A very so - so game from Kovalev. He gave an effort at times, but seemed to have mailed this one in. He didn't do much to anger me or lift me from the couch. His two late game penalties were bad calls that I thought were totally inconsequencial. He has a reputation for stick fouls, and little margin to work with in the offical's eyes.


Saku was being Saku, which is creating opportunity where there is none. Missed a couple of good chances.

Sergei had some strong moments, and I think if he was left with Lapierre long enough this line along with Pacioretty would gel something beautiful. Lapierre has played better games of late, but this was still a solid effort.

Pacioretty will never play another game in Hamilton. He's a much better 19 year old than Latendresse was, and is completely unpredictable in many good ways out there. He surprises me every game, and I am having a tough time believing that he has arrived as an NHL'er so soon. But he has.

The line of Begin, Laraque, and Kostopoulos is in every sense a fourth line. They were barely a factor, and I'm finding that all the good things I love about Begin disappear when he has a centreman's responsabilities.

Andrei Kostitsyn has to be more involved without the puck in order to have it more. No one will ever call him Andrei Konsistent!

Plekanec worked awful hard to get his linemates going. He probably dispensed double the body fluid of his linemates combined. Some nights he really deserves more involved linemates.

Chris Higgins has many games like this one in which he works like a dog and accomplishes nothing on a scoresheet. Other games he'll work less and score a pair of goals.


No one can take a shot in the face like Matt D'Agostini. I was impressed. He'll be hard to send back to Hamilton as well. His goal production has dropped from his first games in the uniform, and he is working increasingly hard on the little details that make a player complete.

The game line states that the Canadiens had 37 shots on goal against Buffalo.
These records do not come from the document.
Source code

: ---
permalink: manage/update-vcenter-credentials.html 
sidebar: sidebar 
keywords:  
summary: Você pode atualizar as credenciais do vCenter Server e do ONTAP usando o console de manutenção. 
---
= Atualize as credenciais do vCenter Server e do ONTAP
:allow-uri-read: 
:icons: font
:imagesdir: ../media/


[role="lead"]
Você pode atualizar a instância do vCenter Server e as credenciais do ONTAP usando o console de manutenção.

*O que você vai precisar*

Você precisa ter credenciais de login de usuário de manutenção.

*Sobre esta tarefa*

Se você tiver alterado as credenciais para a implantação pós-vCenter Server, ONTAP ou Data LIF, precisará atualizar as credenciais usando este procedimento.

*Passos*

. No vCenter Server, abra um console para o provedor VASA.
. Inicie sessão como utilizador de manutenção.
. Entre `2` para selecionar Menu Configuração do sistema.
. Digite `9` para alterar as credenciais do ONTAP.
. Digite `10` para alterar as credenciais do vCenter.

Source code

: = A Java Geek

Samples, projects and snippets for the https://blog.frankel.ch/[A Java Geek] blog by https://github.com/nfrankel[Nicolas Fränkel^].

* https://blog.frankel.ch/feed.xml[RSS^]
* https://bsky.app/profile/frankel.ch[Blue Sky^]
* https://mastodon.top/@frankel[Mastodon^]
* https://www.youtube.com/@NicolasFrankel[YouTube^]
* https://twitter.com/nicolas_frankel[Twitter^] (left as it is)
The ratio of scoring chances to shots would be very low for last night's game. Too much perimeter work. Credit Buffalo's D if you will, but the faster Habs should be steamrolling them something bad. Conviction was obviously absent, and nowhere did it show more than here.

Another out of whack stat - the Canadiens threw only 16 hits against Buffalo. That must be a season low. None for Komisarek, if you can believe that! Zeroes in this category for Bouillon, Koivu, Kovalev, Markov, Lapierre and Sergei. Three for Begin, and two's for Kostopoulos, Laraque and Pacioretty.


Habs with more than three shots credited to them were Markov (6), Higgins (5), Lapierre (4), and Plekanec, Komisarek and Hamrlik with 3 each. Kovalev, D'Agostini and Begin came up empty.

Lapierre, a whopping 77% on faceoffs, winning 10 of 13. No Sabre was over 50%.

Tomas Vanek and Derek Roy had no shots on goal for the Sabres.

In the "go figure" department, Laraque understandably had 8:34 of playing time. Next least was Paciretty at 9:42.

On the backline, Bouillon clocked in at 15:40 and O'Byrne at 12:40. They should be playing about 17 to 18 minutes each to lighten the load on the top four. Markov at 25:48, Komisarek at 23:29, Hamrlik at 20:34 and Gorges 20:43 are all way high in my esteem. That they held Buffalo to 22 shots is a good thing, but the pair played a tired game.

Higgins, Kovalev and Koivu all played near 18 minutes.

All told, an effort such as this might be a recipe for embarrassment against Toronto. Let us pray!